More Than 18,000 People Have Signed a Petition to Keep the Rizzo Statue

The city has said "now is the time" to seek public input — and some are definitely responding.

Frank Rizzo statue | Photo by Jared Brey

A petition to keep the city’s Frank Rizzo statue is gaining steam.

As of 4 p.m. Thursday, more than 18,000 people had signed the petition, which was posted on by South Philly resident Marc Ferguson. That’s about 15,000 more signatures than a petition calling for the statue’s removal has gathered. 

Ferguson told CBS3 he created the petition on Tuesday, one day after Councilwoman Helen Gym called for the removal of the former mayor and police commissioner’s statue. The statue’s front-and-center presence (it’s located outside the Municipal Services building near City Hall) has drawn increased criticism in the wake of the Charlottesville violence, which was spurred by white supremacists and neo-Nazis who sought to preserve a Confederate statue.

Since the rally, officials around the country have announced plans to remove controversial – and mostly Confederate – monuments. In Philly, those who want to take down the Rizzo statue cite his brutish over-policing of the city’s African American community, among other things, which you can read about here, here and here.

But Ferguson and others who champion Rizzo (a support base that includes many white residents from blue-collar neighborhoods) see him as a tough-on-crime politician (similarly to how some view President Donald Trump) and celebrate him as the first Italian-American mayor. Like those fighting to keep contentious statues around the country, they claim removing his monument is akin to destroying his (albeit dubious) history and legacy.

Ferguson told CBS3 that he doesn’t see the Rizzo statue as a “symbol of hate” amidst the country’s “divided relations.”

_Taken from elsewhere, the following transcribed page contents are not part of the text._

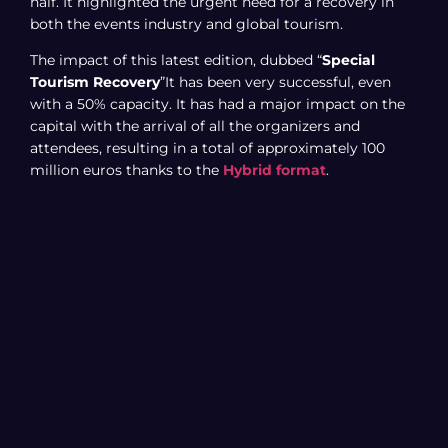
half. It highlighted the urgent need for a recovery in
both the events industry and global tourism.
The impact of this latest edition, dubbed “
Special
Tourism Recovery
”It has been very successful, even
with a 50% capacity. It has had a major impact on the
capital with the arrival of all the organizers and
attendees, resulting in a total of approximately 100
million euros thanks to the
Hybrid format
.
officially ended with a
participation
out of a total of
5,000 companies from 55 different countries. It
concludes with a total attendance of 62,000 in-person
visitors, including 42,000 professionals and 20,000
general public visitors. Figures to which we must add
the 40,000 people who attended Fitur online, thanks to
the hybrid format.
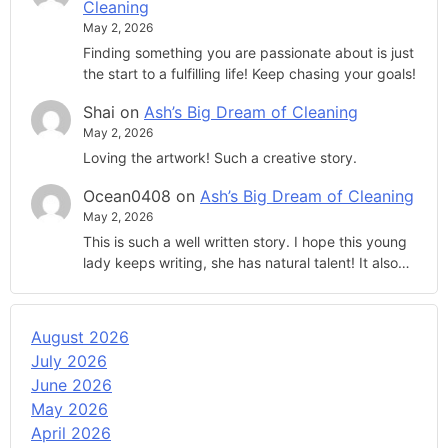
Cleaning
May 2, 2026
Finding something you are passionate about is just
the start to a fulfilling life! Keep chasing your goals!
Shai
on
Ash’s Big Dream of Cleaning
May 2, 2026
Loving the artwork! Such a creative story.
Ocean0408
on
Ash’s Big Dream of Cleaning
May 2, 2026
This is such a well written story. I hope this young
lady keeps writing, she has natural talent! It also…
August 2026
July 2026
June 2026
May 2026
April 2026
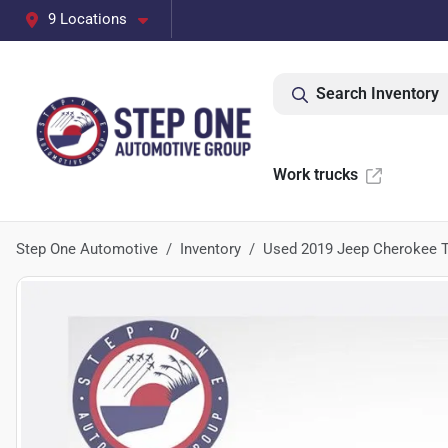
9 Locations
Search Inventory
Work trucks
Step One Automotive
Inventory
Used 2019 Jeep Cherokee T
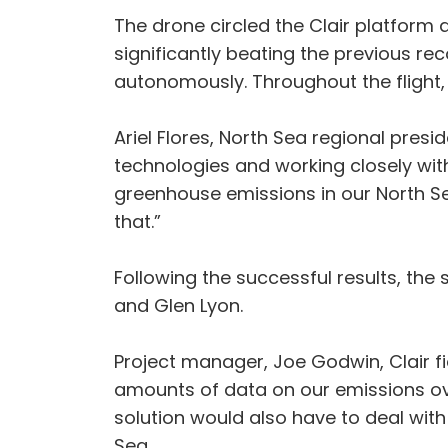
The drone circled the Clair platform a
significantly beating the previous r
autonomously. Throughout the flight,
Ariel Flores, North Sea regional pre
technologies and working closely with
greenhouse emissions in our North Sea 
that.”
Following the successful results, the 
and Glen Lyon.
Project manager, Joe Godwin, Clair fi
amounts of data on our emissions ove
solution would also have to deal with
Sea.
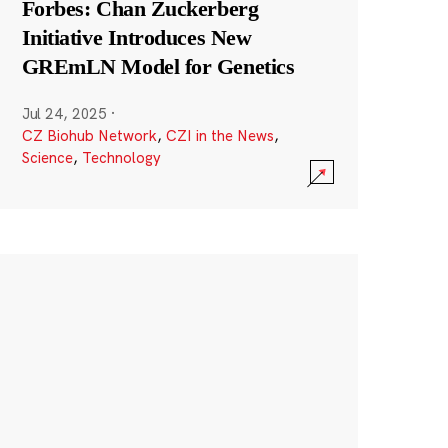
Forbes: Chan Zuckerberg
Initiative Introduces New
GREmLN Model for Genetics
Jul 24, 2025
·
CZ Biohub Network
,
CZI in the News
,
Science
,
Technology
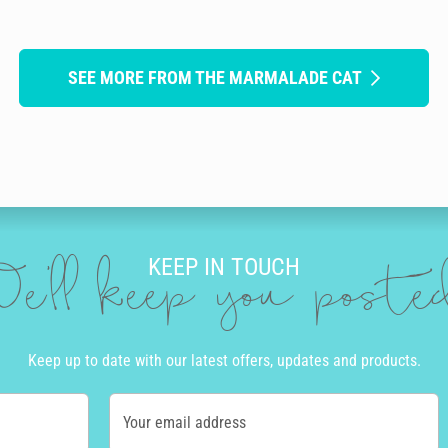
SEE MORE FROM THE MARMALADE CAT
KEEP IN TOUCH
e'll keep you post
Keep up to date with our latest offers, updates and products.
Your email address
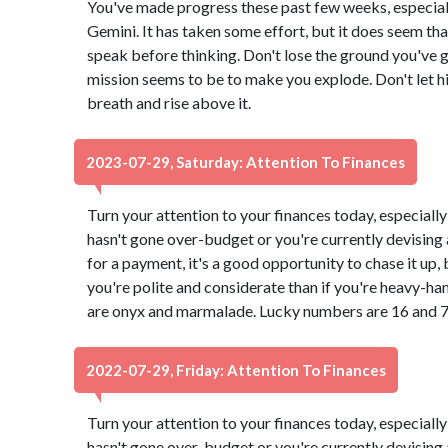
You've made progress these past few weeks, especial
Gemini. It has taken some effort, but it does seem t
speak before thinking. Don't lose the ground you've 
mission seems to be to make you explode. Don't let h
breath and rise above it.
2023-07-29, Saturday: Attention To Finances
Turn your attention to your finances today, especially
hasn't gone over-budget or you're currently devising a
for a payment, it's a good opportunity to chase it up,
you're polite and considerate than if you're heavy-ha
are onyx and marmalade. Lucky numbers are 16 and 7
2022-07-29, Friday: Attention To Finances
Turn your attention to your finances today, especially
hasn't gone over-budget or you're currently devising a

However, he said he’s open to having the statue moved – maybe to somewhere like the Italian Market, which is already home to a mural dedicated to Rizzo. Several others, including the statue’s creator, have recently suggested the same, and some have pushed to have it sent to a museum, where it could function more as a piece of educational history.

Gym, who’s received a slew of threats and racist messages since calling for the statue’s removal, said earlier this week that the statue is “living large in the center of our city,” a placement that indicates that the city still upholds the same divisive values and practices Rizzo is known for.

Since the debate around Rizzo’s statue has snowballed this week, the city has fenced in the monument and ramped up policing in the area, including during a rally against white supremacy on Wednesday night, when activists and others against pushed for its removal. On Wednesday morning, a man was arrested for egging the statue.

The city said this week that “now is the time” to have a conversation about removing the statue. To take down the statue, the city would have to submit a proposal for its removal (it’s a piece of public art of public property) to the nine-member Art Commission, which approved the monument years ago.

City spokesperson Lauren Hitt told Billy Penn that officials plan to seek public input in the near future before before submitting a proposal.

We’re willing to bet some of the people who signed the petition in favor of the statue will be sure to weigh in.